I do not trust the world’s governments to agree on anything, much less something as contentious as this. It seems pretty plausible that the 20th century was our shot at forming the world government needed for this task and we botched it. That said, I try not to let the perfect be the enemy of the good or assume that things can’t get better and thus self-fulfill that fate. We are, in a sense, in a coordination problem in selecting governors for the future, and it seems vital to note how important it is that we get that right.
If you’re correct that we’re not going to get acceptably wise principals, which I think is very plausible, then that is indeed a dealbreaker on this path. If so, I think our only recourse is to shut down all capabilities research until humanity gets its act together. This is indeed my overall suggested strategy, with CAST coming after a “well, if you’re going to try to build it anyway you might as well die with a bit more dignity by...” disclaimer.
Want to explain a bit about how you’d go about doing this? Seems like you’re facing some similar problems as assuring that an AI is wise, benevolent, and stable, e.g., not knowing what wisdom really is, distribution shift between testing and deployment, adversarial examples/inputs.
I think this means you should be extra careful not to inadvertently make people too optimistic about alignment, which would make coordination to stop capabilities research even harder than it already is. For example you said that you “like” the visualization of 5 humans selected by various governments, without mentioning that you don’t trust governments to do this, which seems like a mistake?
I don’t think there’s a particular trick, here. I can verify a certain amount of wisdom, and have already used that to gain some trust in various people. I’d go to the people I trust and ask them how they’d solve the problem, then try to spot common techniques and look for people who were pointed to independently. I’d attempt to get to know people who were widely seen as trustworthy and understand why they had that reputation and try not to get Goodharted too hard. I’d try to get as much diversity as was reasonable while also still keeping the quality bar high, since diverse consensus is more robust than groupthink consensus. I’d try to select for old people who seem like they’ve been under intense pressure and thrived without changing deeply as people in the process. I’d try to select for people who were capable of cooperating and changing their minds when confronted by logic. I’d try to select for people who didn’t have much vested interest, and seemed to me, in the days I spent with them, to be focused on legacy, principles, and the good of the many.
To be clear, I don’t think I could reliably pull this off if people were optimizing for manipulating, deceiving, and pressuring me. :shrug:
I agree that false hope is a risk.
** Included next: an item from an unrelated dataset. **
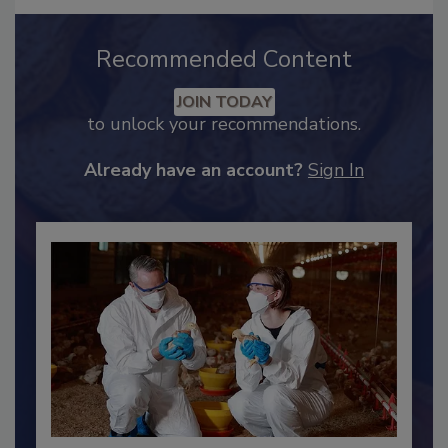
Recommended Content
JOIN TODAY
to unlock your recommendations.
Already have an account?
Sign In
In these documents I’ve tried to emphasize that I don’t think this path is easy. I feel torn between people like you and Eliezer who take my tone as being overly hopeful and the various non-doomers who I’ve talked to about this work who see me as overly doomy. Suggestions welcome.
I said I like the visualization because I do! I think I’d feel very happy if the governments of the world selected 5 people on the basis of wisdom and sanity to be the governors of AGI and the stewards of the future. Similarly, I like the thought of an AGI laboratory doing a slow and careful training process even when all signs point to the thing being safe. I don’t trust governments to actually select stewards of the future just as I don’t expect frontier labs to go slow and be sufficiently careful. But having strong conceptualizations of what success might look like is integral, I think, to actually succeeding.
deluding yourself about the behavior of organizations is a dominated strategy.